Em entrevista ao Jornal Nacional, da TV Globo, o presidente da Caixa, Pedro Guimarães, disse que o veto a espetáculos na Caixa Cultural “não é censura”. Ele reforça que os projetos não foram aprovados para patrocínio e ocupação de salas “para dar espaço a posicionamentos políticos”. “A gente não fez nenhuma contratação para fazer posicionamento político. Então, não há censura”, disse.

Para o MPF, o cancelamento abrupto das apresentações provocou uma repercussão negativa muito maior do que os comentários do elenco, levando em consideração o pequeno número de participantes no bate-papo.

De acordo com o MPF, configurou-se a prática de censura, vedada pela Constituição Federal, que garante que a manifestação de pensamento, criação, expressão e informação não sofrerão nenhum tipo de restrição. A ação civil também destaca o direito à liberdade de expressão.

A peça “Abrazo” foi criada em 2014, por ocasião dos 50 anos do golpe militar de 1964. Ela é inspirada no “Livro dos Abraços”, do escritor uruguaio Eduardo Galeano. O espetáculo apresenta, a partir das impressões de uma criança, um país onde o regime opressivo impede demonstrações de afeto uns com os outros.

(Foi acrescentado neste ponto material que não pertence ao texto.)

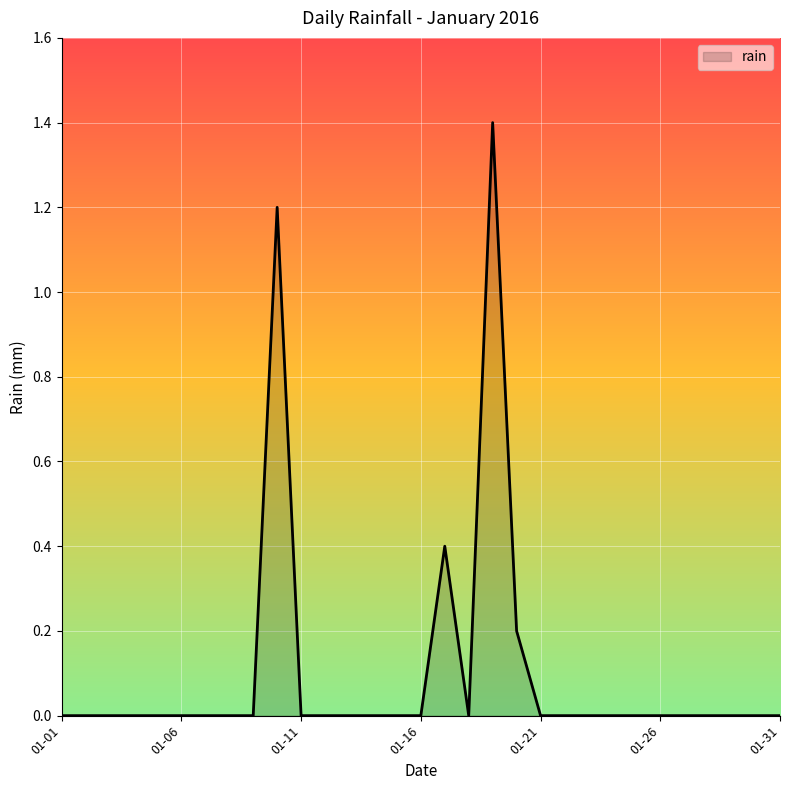

What is the maximum value shown in the chart?

1.4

Na época do cancelamento, o Clowns de Shakespeare entrou com uma ação judicial para retomar as apresentações.

Em nota publicada nas redes sociais, o grupo diz que “as tentativas de comunicação com a Caixa tiveram retornos inconsistentes”. Segundo o grupo de teatro, o banco se resumiu a alegar que eles haviam infringido o inciso VII da Cláusula Quarta, “que prevê que a contratada seja obrigada a ‘zelar pela boa imagem dos patrocinadores, não fazendo referências públicas de caráter negativo ou pejorativo’, e que isso teria ocorrido no bate-papo realizado após a primeira sessão”.

O diretor do grupo, Fernando Yamamoto, em entrevista ao Jornal Nacional, avalia que a peça foi alvo de censura por parte da Caixa. “É uma justificativa fantasiada para justificar alguma uma outra coisa, um cerceamento de uma liberdade de expressão da nossa parte, uma vez que não há nada que justifique, tanto é que o MP analisou toda a documentação, analisou gravação do bate-papo e não conseguiu identificar nada”, afirmou.